- Born: Joshua Egan Gross September 10, 1973 (age 52) Los Angeles, California, U.S.
- Education: Beverly Hills High School UCLA (BA) Loyola Law School (JD)
- Occupation: Newspaper Publisher

= Josh E. Gross =

American publisher & CEO (born 1973)

Joshua "Josh" E. Gross (born September 10, 1973) is an American publisher & CEO. He launched Beverly Hills Weekly in 1999. As of 2024, the publication has published over 1,300 issues.

==Biography==
He was born in Los Angeles, California, and grew up in Beverly Hills, California. His grandfather Jack O. Gross founded KFMB-TV Channel 8, the first television station in San Diego, in 1949. His father was television writer Jack Gross Jr. He is a graduate of Beverly Vista School, Beverly Hills High School, UCLA (B.A., History), and Loyola Law School (J.D.)

As an attorney, Gross is admitted to the United States Supreme Court, United States Tax Court, United States Court of Federal Claims and the District of Columbia Bar. He holds a California Real Estate Broker's license, as well as an FCC radio license, under the operator class of technician.

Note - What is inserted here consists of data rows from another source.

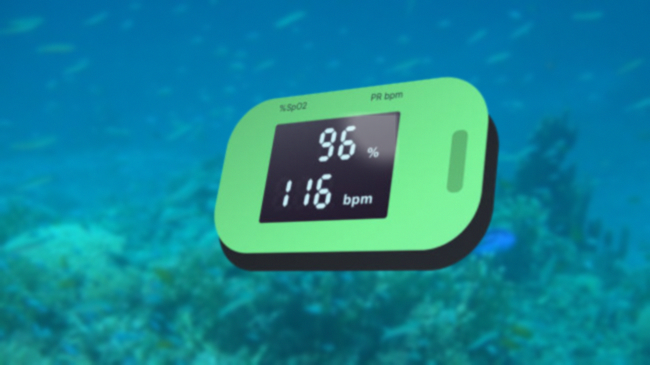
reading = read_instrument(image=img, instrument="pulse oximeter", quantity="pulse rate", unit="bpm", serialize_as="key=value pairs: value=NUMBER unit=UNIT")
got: value=116 unit=bpm
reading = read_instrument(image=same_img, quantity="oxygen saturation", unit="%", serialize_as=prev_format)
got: value=96 unit=%
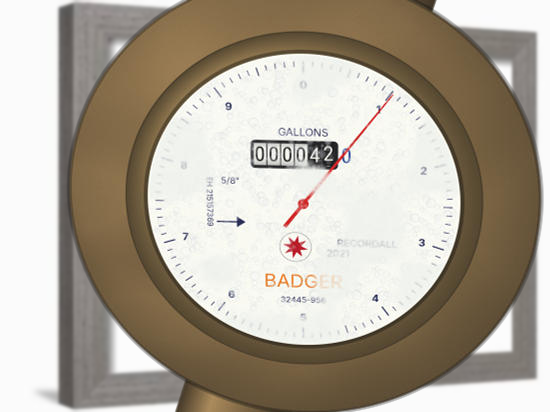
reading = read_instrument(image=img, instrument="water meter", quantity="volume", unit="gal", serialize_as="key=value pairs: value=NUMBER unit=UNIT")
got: value=421.0 unit=gal
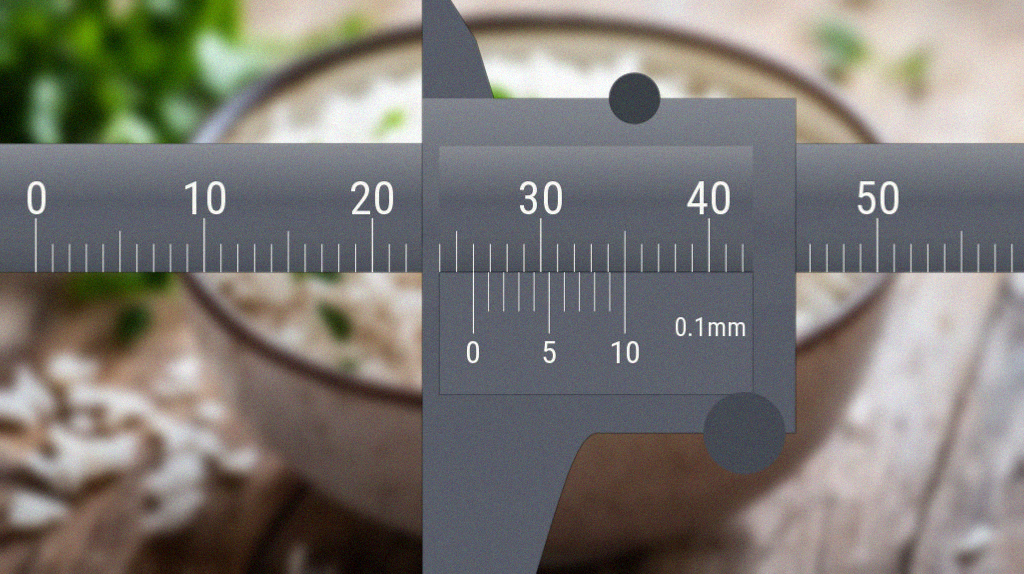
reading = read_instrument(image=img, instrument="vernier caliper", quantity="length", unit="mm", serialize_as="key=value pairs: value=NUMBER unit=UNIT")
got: value=26.0 unit=mm
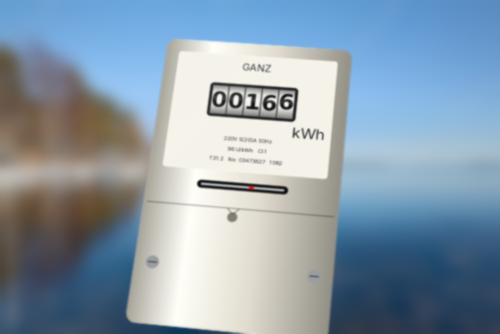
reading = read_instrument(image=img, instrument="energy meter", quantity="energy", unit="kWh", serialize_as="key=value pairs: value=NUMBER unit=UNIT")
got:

He has appeared as a television and radio commentator, focusing on the subject of local and state politics, campaigns, entertainment, public education, real estate, and Beverly Hills-related topics. Past appearances include media outlets/programs such as Nevada Newsmakers, CNN, KIRN, WUST, and USA Today.

In 2014, Gross was tapped to host Beverly Hills View, a public affairs television program, which has subsequently won six cable awards.

He is president of the Beverly Hills High School Alumni Association.